Hi,
On Thu, 26 Feb 2015 19:54:48 +, Benixon Dhas wrote:
Hi All,
We are trying to make Nilfs work with a SMR Device which adheres to
Zoned ATA Commands(ZAC) Specification. One of the restrictions in
the specification is reading an unwritten part of the Zone(Segment
in Nilfs) will cause a read error.
We observe that Nilfs does not write a complete physical segment(we
use 256MB segment) always. After digging in the source a while we
figured that this is due to the fact that Nilfs requires a certain
number of minimum blocks for constructing a partial segment
(NILFS_PSEG_MIN_BLOCKS), which currently is 2. So we see some
segments where the last block (in our case a block is 4k) is not
being written to.
For recovery and GC, NILFS needs to insert one or more header blocks
before writing payload blocks. Inevitably, the minimum size of a
partial segment becomes 2.
When some utilities like garbage collector and dump segment reads
(May not be an exhaustive list) a segment it tries to read the
entire physical segment. This causes read errors in the kernel and
hence retries for the last unwritten block in certain segments.
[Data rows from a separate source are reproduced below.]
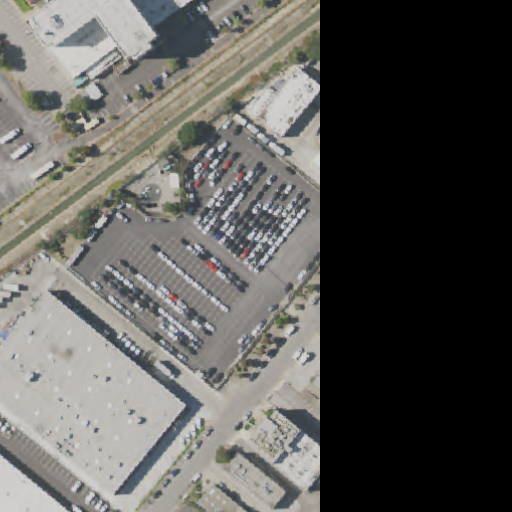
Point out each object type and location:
road: (508, 2)
building: (99, 23)
building: (101, 30)
building: (101, 31)
road: (364, 40)
road: (193, 47)
road: (154, 58)
building: (414, 60)
building: (415, 60)
road: (504, 61)
parking lot: (412, 62)
road: (38, 65)
parking lot: (95, 73)
road: (169, 82)
road: (466, 91)
building: (286, 102)
building: (290, 102)
road: (508, 115)
road: (26, 117)
road: (486, 132)
road: (504, 145)
road: (438, 146)
building: (360, 159)
building: (360, 159)
road: (8, 169)
road: (26, 171)
road: (316, 171)
building: (467, 222)
building: (468, 223)
road: (159, 231)
parking lot: (220, 255)
road: (345, 255)
road: (428, 263)
road: (491, 272)
road: (246, 276)
road: (333, 294)
building: (391, 313)
building: (391, 313)
road: (492, 315)
road: (327, 321)
road: (436, 341)
parking lot: (399, 377)
parking lot: (72, 380)
road: (266, 388)
building: (84, 393)
building: (81, 395)
building: (355, 399)
building: (356, 399)
building: (498, 402)
building: (499, 403)
road: (447, 426)
road: (170, 444)
building: (290, 450)
building: (292, 451)
road: (207, 465)
road: (46, 472)
road: (320, 473)
building: (255, 480)
building: (256, 482)
building: (465, 485)
road: (369, 486)
building: (465, 486)
road: (418, 489)
building: (22, 492)
building: (24, 492)
building: (218, 502)
building: (219, 502)
road: (162, 510)
building: (427, 510)
building: (432, 510)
The recovery function of NILFS also needs to read entire physical
segment. It never reads unwritten blocks if the file system was
cleanly unmounted, however, this is not the case for unclean shutdown
or panic.
Worse yet, if it gets an EIO from the underlying block layer, the
recovery will fail and the mount system call will abort.
In an attempt to solve this problem we were trying to figure out if
we can write some dummy data to the remaining unutilized blocks in
the segment. But we are not sure what would be the best way to do
this.
Another solution we had in mind was to figure out all places where
segments are read, and modify it to prevent it from reading
unwritten blocks. But we feel this might be more complex solution
and might impact performance more.
Looks like sufile is available for this purpose. It is maintaining
how many blocks are written for each segment. You can see it in the
NBLOCKS field of the output of lssu command.
One restriction is that this metadata file (sufile) is unavailable
until mount system call succeeds. The recovery code cannot use it.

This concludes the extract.